I "maledetti francesi" che ispirarono De Andrè: al Parenti il meglio degli chansonnier

Giangilberto Monti e Vito Vita al Franco Parenti raccontano gli anni di Juliette Gréco e Serge Gainsbourg, Trenet e Polnareff, Piaf, Aznavour, Dalida e Yves Montand

Giangilberto Monti

Giangilberto Monti

Milano - Georges Brassens diceva che la cosa più difficile nella vita è essere sé stessi. E avere carattere a sufficienza per restarlo. Inutile sottolineare, quindi, che la galleria di grandissimi della "chanson" in cui Giangilberto Monti e Vito Vita si aggirano venerdì prossimo alla Sala Cafè Rouge del Teatro Franco Parenti pullula di temperamenti forti, che per trent’anni hanno segnato il corso della canzone d’autore, proprio come quello del poeta di Sète. L’opportunità è data dalla presentazione del volume "Gli anni d’oro della canzone francese 1940-1970", scritto dal cantautore milanese e da Vita incrociando storia e arte di Juliette Gréco e Serge Gainsbourg, Charles Trenet e Michel Polnareff, Édith Piaf o Charles Aznavour. I due autori ne parleranno alle 18.30 col giornalista Paolo Pasi in quello che lo stesso Monti definisce un "incontro con canzoni".

Questo libro è un altro tassello della sua ricerca sulla musica d’oltralpe.

"Tutte i miei dischi e i miei spettacoli del passato li avevo focalizzati sugli ‘chansonnier’ storici, quelli duri e puri che ho chiamato ‘i maledetti francesi’, anche se poi non è tanto così perché, a parte la trimurti Brel, Brassens, Ferrè, mi sono occupato pure di figure particolarmente care quali Boris Vian e Serge Gainsbourg. Ad un certo punto, però, ho capito che mi mancava quel segmento che tra il Dopoguerra e i primi anni Settanta ha avuto più successo in Italia, quello delle Dalida, dei Claude François, dei Françoise Hardy, molto promossi da noi pure a livello discografico".

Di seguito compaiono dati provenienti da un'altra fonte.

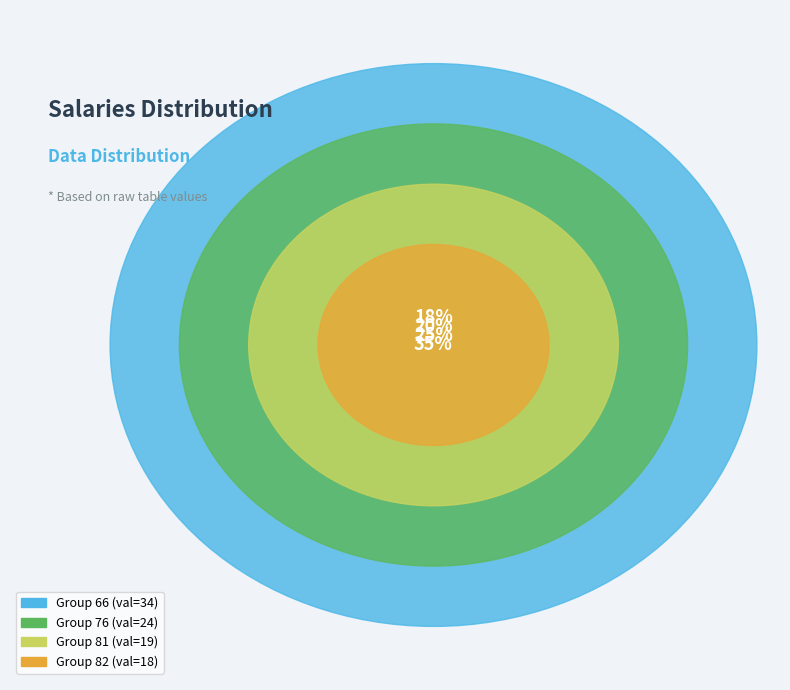

Approximately how many times larger is the value at 82 compared to 66?

0.5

Un movimento con ricadute sulla nostra canzone.

"Un incrocio fra musica poesia, cinema, moda, che ha trovato una schiera di proseliti che va da De André a Paoli, a Bindi e a tanti altri. Poi negli anni Settanta l’affermazione della musica angloamericana ha spazzato via tutto".

Questo suo progetto ha un risvolto pure discografico.

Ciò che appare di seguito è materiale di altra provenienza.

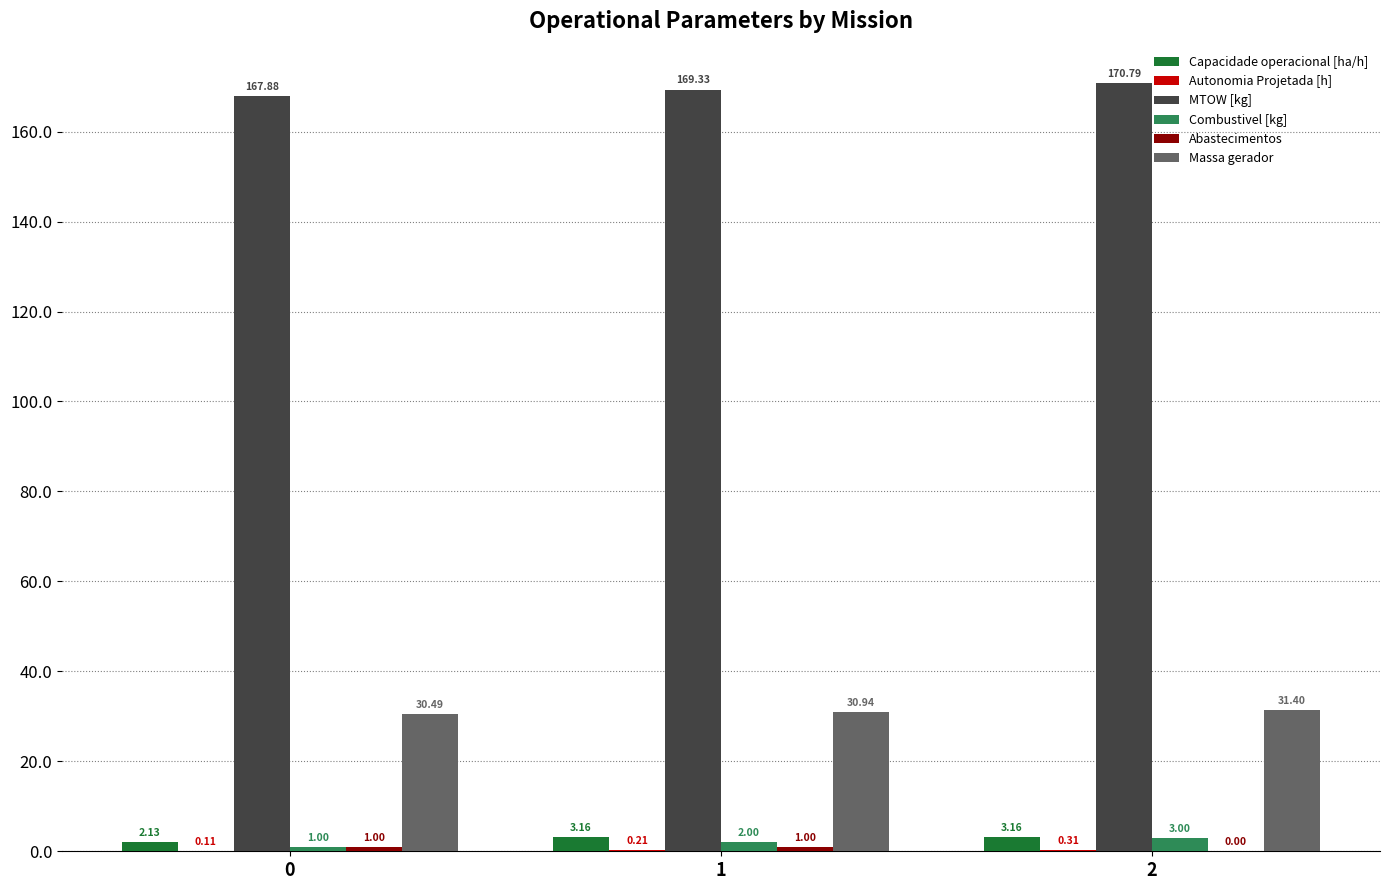

Which series changed the most between 0 and 1?

MTOW [kg]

"Il volume è stato pubblicato in autunno sia in Italia che in Francia, ma Oltralpe ha venduto dieci volte di più che da noi. Così ho deciso di abbinarci ‘Françalien’, un disco dal vivo realizzato lo scorso anno col supporto di un mondo swing milanese. Questo grazie ad un Q code sull’ultima pagina che consente di scaricare il disco".

Pochi giorni fa ha pubblicato il video di una traccia dell’album.

"Sì, quello di ‘Chacun de Vous est Concerné’, brano del 1968 scritto e interpretato dalla cantautrice Dominique Grange da cui Fabrizio De André trasse poi la sua ‘La canzone del Maggio’. L’ho fatto come omaggio a Faber, ma anche come assaggio dell’album, che ora penso di pubblicare anche in versione fisica".

Qual è stato il più francese dei cantautori italiani e il più italiano dei francesi?

"De André, che all’inizio ha assimilato da Brassens tutto quello che poteva assimilare e poi ha fatto altro, e Ivo Livi, meglio conosciuto come Yves Montand, senza dimenticare le radici italiche di tanti altri, a cominciare da Dalida e Claude François originari entrambi di Serrastretta".

Quindi "My way" l’ha scritta un oriundo.

"Beh, quel brano è la versione inglese (con testo di Paul Anka) di ‘Comme d’habitude’ di François, ancora oggi la canzone francese più ascoltata al mondo".